Season 2 of Marvel’s Luke Cage Breaks Down More Doors
Late June saw the much anticipated second season of Marvel’s Luke Cage on Netflix, and we’re here to tell you that you won’t be disappointed in yourself for binge-watching this one.
Season 2 starts off full-throttle. The first scene of episode 1, titled “Soul Brother #1,” is a well-choreographed action sequence leading into the intro sequence and revealing the director of this episode to be, surprisingly enough, the one and only Lucy Lui.
This season continues it’s particular stylistic flair of incorporating guest musical performances within many of the episodes, including performances by Gary Clark Jr., Esperanza Spalding, Ghostface Killah, and Stephen Marley.
Many actors reprise their roles from the first season. Alfre Woodard and Theo Rossi deliver outstanding performances as the morally corrupt and psychopathic Mariah Dillard and Hernan “Shades” Alvarez, respectively. A new, more physically formidable villain also shows up by the name of Bushmaster, portrayed by Mustafa Shakir.
Simone Missick is back as the feisty Misty Knight, and without saying too much, we see her gain an advantage in her continued efforts to keep Harlem safe. Fans of the character can rejoice in knowing that she’s becoming the Misty Knight we know from the comics.
Alluding to the comics further, we see exciting appearances by Danny Rand (Finn Jones), aka the Iron Fist, and Colleen Wing (Jessica Henwick). Luke Cage (Mike Colter) fights alongside Danny, Misty with Colleen, and with this, we get two iterations of the same team, known in the comics as Heroes for Hire, a team that first appeared in pages in 1978. Luke even occasionally utters his famously corny catchphrase, “Sweet Christmas,” a deep cut comic book allusion to tug on the heartstrings of longtime Luke Cage fans.

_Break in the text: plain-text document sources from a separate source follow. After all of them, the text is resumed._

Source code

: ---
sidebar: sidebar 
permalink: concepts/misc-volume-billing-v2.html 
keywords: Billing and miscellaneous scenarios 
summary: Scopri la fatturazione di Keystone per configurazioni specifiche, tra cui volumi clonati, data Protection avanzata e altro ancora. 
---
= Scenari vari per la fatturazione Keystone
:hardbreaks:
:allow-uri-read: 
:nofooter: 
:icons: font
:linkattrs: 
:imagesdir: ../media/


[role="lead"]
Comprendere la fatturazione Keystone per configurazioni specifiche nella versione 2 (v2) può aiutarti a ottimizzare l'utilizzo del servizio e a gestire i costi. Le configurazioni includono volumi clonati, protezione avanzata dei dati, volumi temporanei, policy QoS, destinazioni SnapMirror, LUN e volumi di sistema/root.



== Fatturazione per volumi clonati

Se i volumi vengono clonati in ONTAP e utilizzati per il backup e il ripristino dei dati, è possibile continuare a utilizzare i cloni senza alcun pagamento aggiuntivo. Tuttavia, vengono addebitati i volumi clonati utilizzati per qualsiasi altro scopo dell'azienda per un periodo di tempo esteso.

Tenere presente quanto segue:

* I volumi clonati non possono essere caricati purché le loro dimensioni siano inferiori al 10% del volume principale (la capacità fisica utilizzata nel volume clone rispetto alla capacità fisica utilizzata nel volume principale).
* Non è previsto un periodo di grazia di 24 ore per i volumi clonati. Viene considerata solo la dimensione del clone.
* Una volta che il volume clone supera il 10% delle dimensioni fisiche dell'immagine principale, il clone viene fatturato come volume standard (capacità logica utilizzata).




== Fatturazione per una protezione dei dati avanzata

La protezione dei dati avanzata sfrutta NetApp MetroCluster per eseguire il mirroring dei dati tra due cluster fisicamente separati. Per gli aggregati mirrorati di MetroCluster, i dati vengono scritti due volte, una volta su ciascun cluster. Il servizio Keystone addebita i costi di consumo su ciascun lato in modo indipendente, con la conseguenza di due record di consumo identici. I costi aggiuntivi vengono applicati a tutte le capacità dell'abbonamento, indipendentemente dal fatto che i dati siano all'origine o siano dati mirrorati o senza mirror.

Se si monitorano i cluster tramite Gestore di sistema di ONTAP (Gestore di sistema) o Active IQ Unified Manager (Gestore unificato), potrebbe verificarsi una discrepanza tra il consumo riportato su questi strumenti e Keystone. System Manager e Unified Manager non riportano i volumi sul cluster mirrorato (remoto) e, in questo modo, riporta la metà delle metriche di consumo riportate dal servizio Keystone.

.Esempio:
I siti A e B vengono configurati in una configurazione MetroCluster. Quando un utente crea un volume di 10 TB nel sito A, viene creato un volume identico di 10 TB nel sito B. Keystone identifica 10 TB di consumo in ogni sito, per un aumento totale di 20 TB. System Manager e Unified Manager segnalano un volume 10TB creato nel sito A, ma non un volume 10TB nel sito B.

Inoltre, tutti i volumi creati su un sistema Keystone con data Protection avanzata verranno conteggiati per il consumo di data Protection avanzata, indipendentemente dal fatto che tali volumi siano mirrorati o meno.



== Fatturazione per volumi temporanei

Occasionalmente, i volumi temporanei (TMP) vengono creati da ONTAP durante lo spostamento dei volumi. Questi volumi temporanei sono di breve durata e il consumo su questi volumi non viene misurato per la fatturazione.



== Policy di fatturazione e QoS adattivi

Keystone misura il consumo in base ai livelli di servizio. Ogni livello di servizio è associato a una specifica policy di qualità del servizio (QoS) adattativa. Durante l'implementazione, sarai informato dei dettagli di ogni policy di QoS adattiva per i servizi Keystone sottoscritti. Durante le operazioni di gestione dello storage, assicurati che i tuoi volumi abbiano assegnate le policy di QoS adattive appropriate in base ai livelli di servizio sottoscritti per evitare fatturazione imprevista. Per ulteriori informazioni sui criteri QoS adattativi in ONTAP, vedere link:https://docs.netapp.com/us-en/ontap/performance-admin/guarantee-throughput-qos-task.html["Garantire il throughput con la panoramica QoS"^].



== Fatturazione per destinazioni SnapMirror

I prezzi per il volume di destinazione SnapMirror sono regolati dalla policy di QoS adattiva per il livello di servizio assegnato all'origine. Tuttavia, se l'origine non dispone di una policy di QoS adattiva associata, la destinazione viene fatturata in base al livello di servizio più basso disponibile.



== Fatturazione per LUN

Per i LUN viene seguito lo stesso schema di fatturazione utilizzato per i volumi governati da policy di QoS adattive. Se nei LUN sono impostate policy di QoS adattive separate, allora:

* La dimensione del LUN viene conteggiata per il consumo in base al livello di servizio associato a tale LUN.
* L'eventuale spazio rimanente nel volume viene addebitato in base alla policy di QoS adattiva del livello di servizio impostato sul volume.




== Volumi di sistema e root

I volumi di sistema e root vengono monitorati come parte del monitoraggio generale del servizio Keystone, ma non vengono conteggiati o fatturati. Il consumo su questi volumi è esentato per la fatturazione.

As the bulletproof man, you can believe that Luke Cage takes countless bullets to the chest and back. In fact, he often just stands still and takes shots. Honestly, it kind of gets old after a while. I’ll admit that some of the fight scenes are frustratingly campy. I get that this is a show based on comic book characters, but campy action scenes like some of the ones in this show take me out of the story and into an annoying state of disbelief.
Luke Cage Season 2 explores a plethora of themes that keep the show substantially relative, including the loyalty and obligations involved in what it means to be part of a family. Luke Cage has issues with his father (Reg E. Cathey), Mariah has issues with her daughter, Tilda Johnson (Gabrielle Dennis), Shades and Claire Temple, reprised by the prolific Rosario Dawson, are separately caught up in the mix. Luke also struggles with his identity as a hero, a celebrity, and a lover. He confronts many questions about himself throughout the season. Do his abilities allow Cage to be judge, jury, and executioner? Where should the line be drawn? Does the law need to clash with vigilantism, or should they exist exclusively? Is it okay to do the wrong thing for the right reason?
If you want the answers to these questions, you’ll have to sink your eyes into the show. Both seasons of Marvel’s Luke Cage are currently streaming on Netflix.